Alma (Volume 3) - Shinji Mito.

. Título Original:  アルマ (Alma)
. Páginas: 192
. Editora: Panini
Gênero: Ficção científica, drama, pós-apocalipse

A humanidade como ausência — e a alma como insistência.

No terceiro volume de Alma, Shinji Mito chega a um ponto crucial na sua narrativa. Se até agora o mangá cultivava um silêncio contemplativo, quase sagrado, este arco encerra a primeira grande fase da trajetória de Ray com uma melancolia mais intensa, porém mais consciente. Não existem epifanias nem revelações salvadoras; o que existe é a aceitação do vazio como componente inerente à existência.

Ray e Lambda em sua jornada através de um mundo em desmoronamento. No entanto, neste contexto, os cenários se tornam ainda mais simbólicos: bibliotecas em ruínas, um campo de painéis solares desocupado e, no centro do arco, um esconderijo subterrâneo abrigando a última colônia de inteligência artificial. Este é o núcleo do volume e o instante mais intrincado de Alma até agora.

Neste esconderijo, Ray se depara com o que pode ser a última "comunidade" do universo. No entanto, ela não é composta por humanos: são Inteligências Artificiais avançadas que simulam a sociedade, compartilham informações e cultivam protocolos de comportamento humano. Ainda assim, algo está ausente. Não existe afeto, não existe improvisação. Existe repetição, rotina - uma reprodução da vida que não se movimenta. Ao observá-los, Ray não experimenta alívio. Experimenta desolação. É nesse simulacro de civilização que ele percebe o quão profundamente a humanidade se desgastou.

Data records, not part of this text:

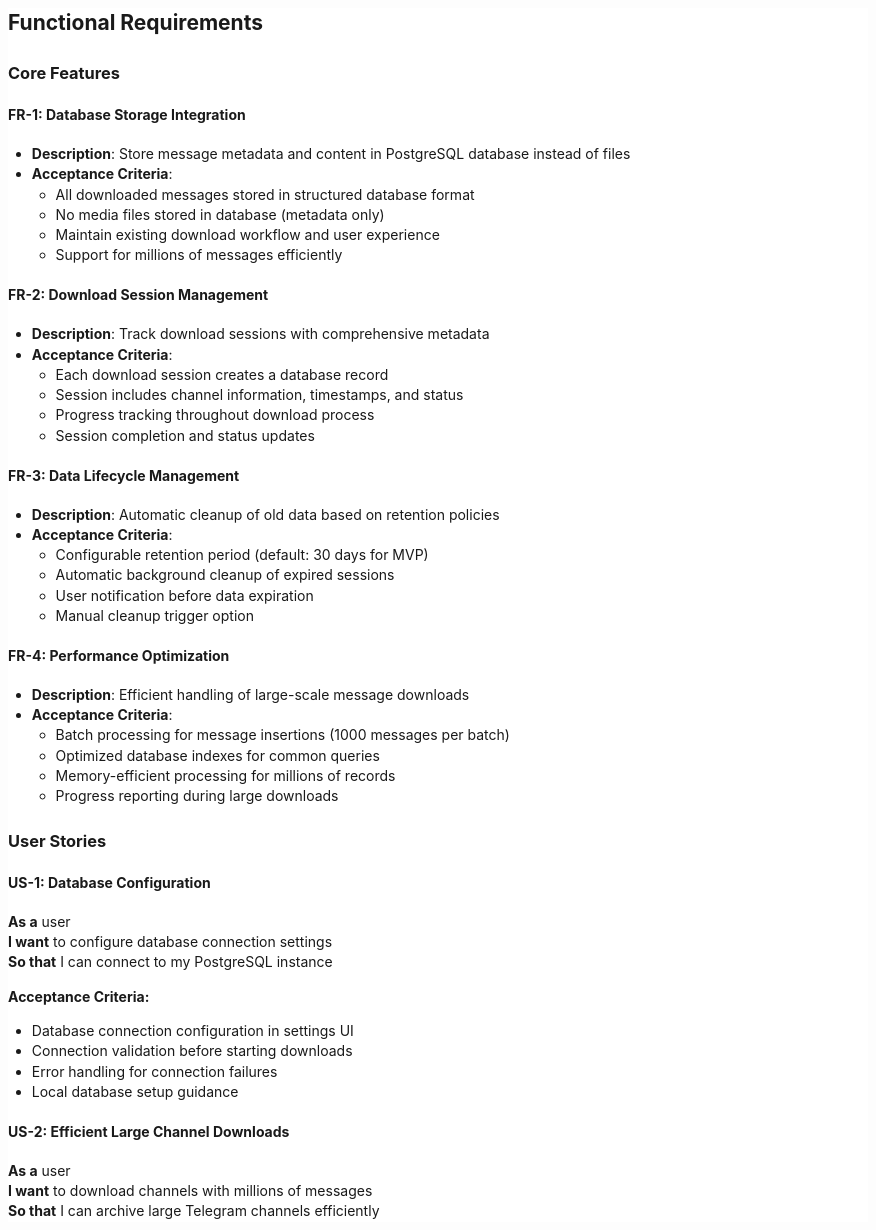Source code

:
## Functional Requirements

### Core Features

#### FR-1: Database Storage Integration
- **Description**: Store message metadata and content in PostgreSQL database instead of files
- **Acceptance Criteria**:
  - All downloaded messages stored in structured database format
  - No media files stored in database (metadata only)
  - Maintain existing download workflow and user experience
  - Support for millions of messages efficiently

#### FR-2: Download Session Management  
- **Description**: Track download sessions with comprehensive metadata
- **Acceptance Criteria**:
  - Each download session creates a database record
  - Session includes channel information, timestamps, and status
  - Progress tracking throughout download process
  - Session completion and status updates

#### FR-3: Data Lifecycle Management
- **Description**: Automatic cleanup of old data based on retention policies
- **Acceptance Criteria**:
  - Configurable retention period (default: 30 days for MVP)
  - Automatic background cleanup of expired sessions
  - User notification before data expiration
  - Manual cleanup trigger option

#### FR-4: Performance Optimization
- **Description**: Efficient handling of large-scale message downloads
- **Acceptance Criteria**:
  - Batch processing for message insertions (1000 messages per batch)
  - Optimized database indexes for common queries
  - Memory-efficient processing for millions of records
  - Progress reporting during large downloads

### User Stories

#### US-1: Database Configuration
**As a** user  
**I want** to configure database connection settings  
**So that** I can connect to my PostgreSQL instance  

**Acceptance Criteria:**
- Database connection configuration in settings UI
- Connection validation before starting downloads
- Error handling for connection failures
- Local database setup guidance

#### US-2: Efficient Large Channel Downloads
**As a** user  
**I want** to download channels with millions of messages  
**So that** I can archive large Telegram channels efficiently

Isso não é interpretado como uma crítica direta à tecnologia no mangá. Mito tem uma perspectiva mais ética do que tecnofóbica. Não existe maldade nas máquinas, apenas desamparo. As Inteligências Artificiais não estão equivocadas por continuarem operando. Elas simplesmente não conseguem parar. Alma propõe que a alma pode estar justamente na habilidade de falhar, sofrer e desistir.

Lambda persiste como a voz que rompe o silêncio de maneira delicada. Neste volume, seu humor irônico torna-se quase uma manifestação de resistência. Ele entende o que Ray sente, porém não expressa verbalmente. A beleza trágica da obra é construída nesse não dito.

Shinji Mito acompanha esse declínio com uma arte ainda mais sofisticada: sombras intensas, enquadramentos opressivos e uma utilização meticulosa da luz para sugerir que até mesmo o dia possui nuances de entardecer. Em diversas obras, a impressão é que tudo está suspenso - personagens paralisados em silêncio, como se cada palavra pudesse ser a última.